I was never really that into tattoos and growing up, my parents always spoke really negatively about them. They said I would regret having tattoos when I got older and my skin got more wrinkled. It was kind of a silly reason to swear off tattoos, but I believed my parents for a long time until I was 18. I started wanting a tattoo because I realized that they had meaning. It was more than just permanent ink on your skin; it was memorable art.
Being a cancer survivor, I really wanted to do something to celebrate my achievement and honor those who were still battling cancer. Therefore, my first tattoo reads out “Hope” with a ribbon for the “o” on my ankle. The ribbon is lavender for Hodgkin’s Lymphoma, the type of cancer I battled. It took me a long time to pick out the design, but I ultimately decided on “hope” because hope was all I had at the time when I was fighting cancer. I was constantly hoping that my life would get better. I still sometimes look at my tattoo whenever I am going through a hard time to remind myself that it will get better.

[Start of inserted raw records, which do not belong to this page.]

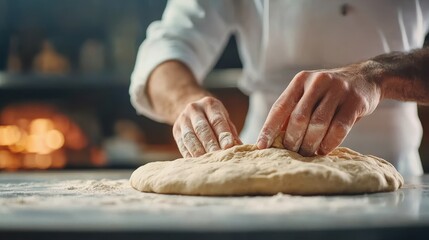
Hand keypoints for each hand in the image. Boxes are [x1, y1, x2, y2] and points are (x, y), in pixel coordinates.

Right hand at [173, 96, 241, 156]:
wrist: (192, 110)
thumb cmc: (213, 118)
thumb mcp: (224, 119)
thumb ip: (231, 133)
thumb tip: (240, 149)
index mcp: (209, 104)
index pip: (216, 120)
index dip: (223, 134)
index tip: (229, 146)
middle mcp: (194, 109)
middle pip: (202, 128)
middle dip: (210, 144)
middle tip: (218, 157)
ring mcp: (182, 119)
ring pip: (190, 137)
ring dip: (199, 151)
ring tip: (208, 162)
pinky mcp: (175, 131)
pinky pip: (182, 144)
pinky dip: (189, 155)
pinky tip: (197, 163)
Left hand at [257, 63, 381, 155]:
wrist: (365, 78)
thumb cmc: (328, 93)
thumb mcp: (308, 94)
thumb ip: (293, 111)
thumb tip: (272, 139)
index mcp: (300, 81)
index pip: (280, 107)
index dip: (269, 128)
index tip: (261, 146)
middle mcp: (317, 81)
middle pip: (299, 117)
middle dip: (292, 140)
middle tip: (291, 153)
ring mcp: (338, 90)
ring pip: (318, 124)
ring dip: (310, 143)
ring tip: (307, 153)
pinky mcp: (355, 101)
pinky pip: (339, 128)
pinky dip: (329, 143)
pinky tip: (324, 150)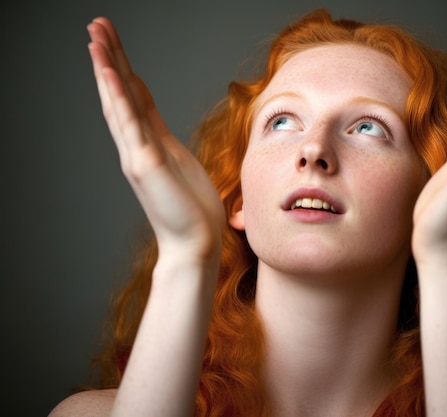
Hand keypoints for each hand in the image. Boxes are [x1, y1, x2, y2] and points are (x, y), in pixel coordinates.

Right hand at [87, 18, 224, 263]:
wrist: (195, 244)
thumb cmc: (193, 210)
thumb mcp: (181, 165)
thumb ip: (166, 144)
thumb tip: (160, 128)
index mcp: (150, 144)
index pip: (134, 98)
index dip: (124, 68)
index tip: (113, 42)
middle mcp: (138, 146)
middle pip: (120, 93)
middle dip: (110, 58)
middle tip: (96, 25)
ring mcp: (138, 154)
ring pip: (119, 103)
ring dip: (107, 69)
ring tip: (94, 38)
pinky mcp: (145, 165)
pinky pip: (130, 125)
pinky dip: (118, 98)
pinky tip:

I got my other tattooo last winter break. For about two years now, I have been struggling with severe depression and self-harm. I always hated to admit that I was having a hard time, so I hid my cuts and emotional baggage from almost everyone. I was ashamed that I had cut myself and worried that people would notice and think differently of me. I decided to get a tattoo that said “F;ghter” on my wrist where I used to cut myself. Now every time I feel like hurting myself, I can look down at my wrist and have a reminder that I am strong and can fight the urges. I put the semi-colon for the “i” in honor of suicide awareness.
My tattoos are so special to me and I do not regret them one bit. I am not planning on getting any more tattoos at the moment, but if I come up with something significant I will definitely get it tattooed. Personally, I think people’s tattoos should mean something to them. Tattoos are a great way to acknowledge life-changing events or just something important to you.